Check each line of the entries below for the word "Rollerdam", and copy the lines that have it.

(Data excerpts)

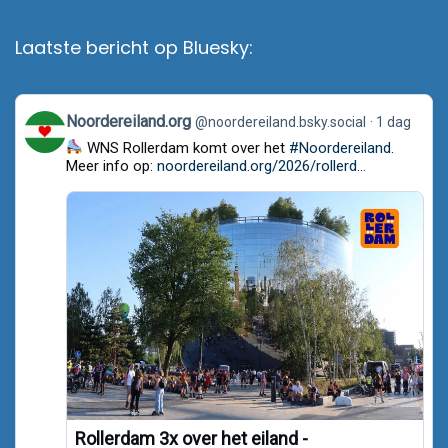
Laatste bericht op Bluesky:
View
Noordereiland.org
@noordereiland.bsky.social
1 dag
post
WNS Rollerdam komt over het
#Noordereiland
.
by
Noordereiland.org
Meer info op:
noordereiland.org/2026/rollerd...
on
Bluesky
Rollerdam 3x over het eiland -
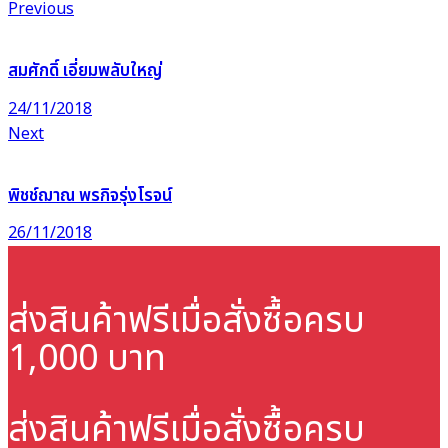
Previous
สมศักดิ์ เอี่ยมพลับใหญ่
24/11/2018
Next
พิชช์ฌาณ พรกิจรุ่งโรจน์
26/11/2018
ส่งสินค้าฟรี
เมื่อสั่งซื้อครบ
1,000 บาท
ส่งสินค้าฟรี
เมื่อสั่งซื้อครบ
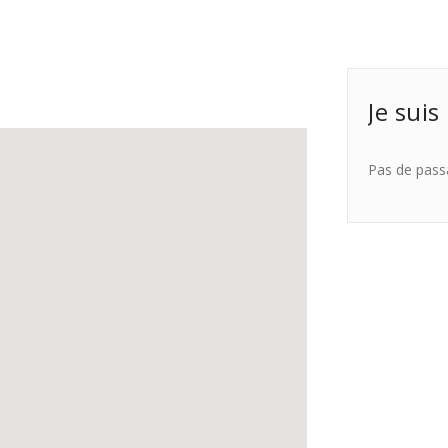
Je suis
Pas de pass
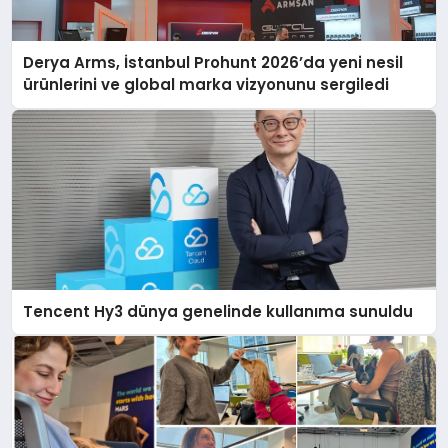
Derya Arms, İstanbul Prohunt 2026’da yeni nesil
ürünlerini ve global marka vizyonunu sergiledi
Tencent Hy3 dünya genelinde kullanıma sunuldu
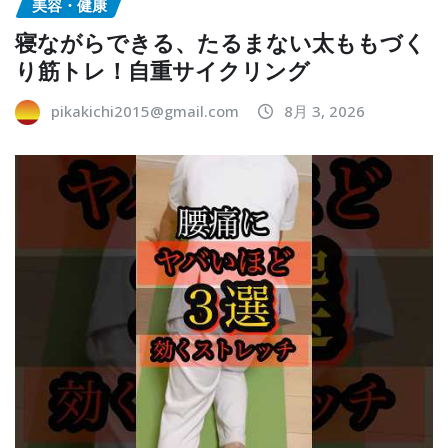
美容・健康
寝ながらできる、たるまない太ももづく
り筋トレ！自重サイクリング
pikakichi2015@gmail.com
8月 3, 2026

(End Data excerpts)

Finished exercise>
WNS Rollerdam komt over het
Rollerdam 3x over het eiland -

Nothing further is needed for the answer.